A 9-year retrospective multicenter cohort study (2011-2019) included adult lung transplant recipients with RSV-confirmed infection. The first endpoint determined new allograft dysfunction (acute graft rejection, chronic lung allograft dysfunction [CLAD]) 3 months after infection. Then, baseline and 3-months post-infection forced expiratory volume in 1-second (FEV1) values were compared according to antimicrobial treatments. Univariate logistic regression analysis was used.
RSV infection was confirmed in 77/424 lung transplant recipients (estimated incidence of 0.025 per patient/year, 95% [confidence interval] CI [0.018;0.036]).

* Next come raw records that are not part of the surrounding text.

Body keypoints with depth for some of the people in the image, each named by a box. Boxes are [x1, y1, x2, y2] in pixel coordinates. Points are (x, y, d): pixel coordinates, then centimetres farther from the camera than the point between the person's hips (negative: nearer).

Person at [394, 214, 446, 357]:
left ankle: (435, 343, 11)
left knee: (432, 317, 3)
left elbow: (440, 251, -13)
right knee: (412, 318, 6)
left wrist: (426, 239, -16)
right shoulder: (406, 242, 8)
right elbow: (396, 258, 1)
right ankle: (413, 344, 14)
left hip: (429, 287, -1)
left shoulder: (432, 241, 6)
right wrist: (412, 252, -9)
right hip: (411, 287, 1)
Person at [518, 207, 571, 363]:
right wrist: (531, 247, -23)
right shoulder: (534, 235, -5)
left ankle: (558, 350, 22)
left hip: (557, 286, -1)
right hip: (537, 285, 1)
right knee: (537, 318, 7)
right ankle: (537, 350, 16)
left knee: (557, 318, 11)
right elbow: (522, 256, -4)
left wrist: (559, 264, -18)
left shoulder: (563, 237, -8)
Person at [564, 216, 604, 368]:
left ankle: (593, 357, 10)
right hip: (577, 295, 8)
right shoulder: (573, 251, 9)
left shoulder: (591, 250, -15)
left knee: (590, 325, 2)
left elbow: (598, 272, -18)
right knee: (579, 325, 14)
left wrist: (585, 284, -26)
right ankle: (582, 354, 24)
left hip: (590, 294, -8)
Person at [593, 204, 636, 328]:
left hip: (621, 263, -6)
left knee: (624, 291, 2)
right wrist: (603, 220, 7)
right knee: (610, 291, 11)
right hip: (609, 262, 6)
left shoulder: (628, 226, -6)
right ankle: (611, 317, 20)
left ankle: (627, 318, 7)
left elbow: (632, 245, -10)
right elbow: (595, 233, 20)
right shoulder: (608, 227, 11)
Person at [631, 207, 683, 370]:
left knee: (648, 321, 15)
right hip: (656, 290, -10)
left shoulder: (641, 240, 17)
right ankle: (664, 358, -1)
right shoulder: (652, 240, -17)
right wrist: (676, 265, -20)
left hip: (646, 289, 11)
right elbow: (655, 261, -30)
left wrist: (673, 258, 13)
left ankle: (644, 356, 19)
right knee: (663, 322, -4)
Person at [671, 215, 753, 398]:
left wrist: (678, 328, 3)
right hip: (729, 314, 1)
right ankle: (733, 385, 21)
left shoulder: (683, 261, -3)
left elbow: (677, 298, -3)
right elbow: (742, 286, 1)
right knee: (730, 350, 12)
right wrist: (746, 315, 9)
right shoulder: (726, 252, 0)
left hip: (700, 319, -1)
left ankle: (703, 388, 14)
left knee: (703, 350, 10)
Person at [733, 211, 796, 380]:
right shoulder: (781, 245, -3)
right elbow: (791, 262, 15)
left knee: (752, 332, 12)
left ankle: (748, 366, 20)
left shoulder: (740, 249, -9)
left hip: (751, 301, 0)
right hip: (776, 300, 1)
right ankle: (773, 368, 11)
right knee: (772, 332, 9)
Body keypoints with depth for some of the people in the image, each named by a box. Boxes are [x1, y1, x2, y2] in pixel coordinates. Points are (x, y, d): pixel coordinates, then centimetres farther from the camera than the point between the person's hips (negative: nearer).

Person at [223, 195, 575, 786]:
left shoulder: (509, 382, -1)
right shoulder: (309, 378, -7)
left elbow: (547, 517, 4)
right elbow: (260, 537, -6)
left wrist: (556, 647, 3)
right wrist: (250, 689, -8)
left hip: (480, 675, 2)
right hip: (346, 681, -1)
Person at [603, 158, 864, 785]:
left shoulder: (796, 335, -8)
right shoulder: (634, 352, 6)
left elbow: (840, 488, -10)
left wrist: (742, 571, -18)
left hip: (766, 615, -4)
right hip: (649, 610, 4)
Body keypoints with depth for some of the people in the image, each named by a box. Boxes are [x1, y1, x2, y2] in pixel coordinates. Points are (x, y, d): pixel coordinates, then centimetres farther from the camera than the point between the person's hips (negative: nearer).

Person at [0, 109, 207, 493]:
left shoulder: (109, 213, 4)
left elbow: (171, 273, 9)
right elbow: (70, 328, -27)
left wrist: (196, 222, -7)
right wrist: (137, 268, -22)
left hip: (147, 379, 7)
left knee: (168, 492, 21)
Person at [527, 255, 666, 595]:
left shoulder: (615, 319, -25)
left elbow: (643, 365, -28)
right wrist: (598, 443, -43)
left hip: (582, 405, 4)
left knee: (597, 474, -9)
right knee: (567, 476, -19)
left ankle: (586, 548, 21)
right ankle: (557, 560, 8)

At 3 months, 22 (28.8%) recipients developed allograft dysfunction: 10 (13%) possible CLAD, 6 (7.9%) acute rejection and 6 (7.9%) CLAD. Recipients with the lowest pre-infection FEV1 had a greater risk of developing pneumonia (1.5 [IQR, 1.1-1.9] versus 2.2 [1.5-2.4] L/s; P=0.003) and a higher odds of receiving antibiotics (1.6 [IQR, 1.3-2.3] vs 2.3 [1.9-2.5] L/s; P=0.017; Odd ratio [OR] 0.52 95%CI [0.27;0.99]). In comparison with tracheobronchitis/bronchiolitis, VRS-induced pneumonia led more frequently to hospitalization (22 [91.7%] vs 29 [58.0%]; P=0.003) and ICU admission (8 [33.3%] vs 0 [0%]; P<10). For ribavirin-treated recipients (n=19, 24.7%) and azithromycin prophylaxis (n=39, 50.6%), 3-month FEV1 values were not different from untreated recipients. The overall mortality was 2.5% at 1 month, 5.3% at 6 months, unrelated to RSV.
At 3 months after RSV-confirmed infection, 22 (28.8%) recipients had new allograft dysfunction. Ribavirin treatment and azithromycin prophylaxis did not prevent FEV1 decline.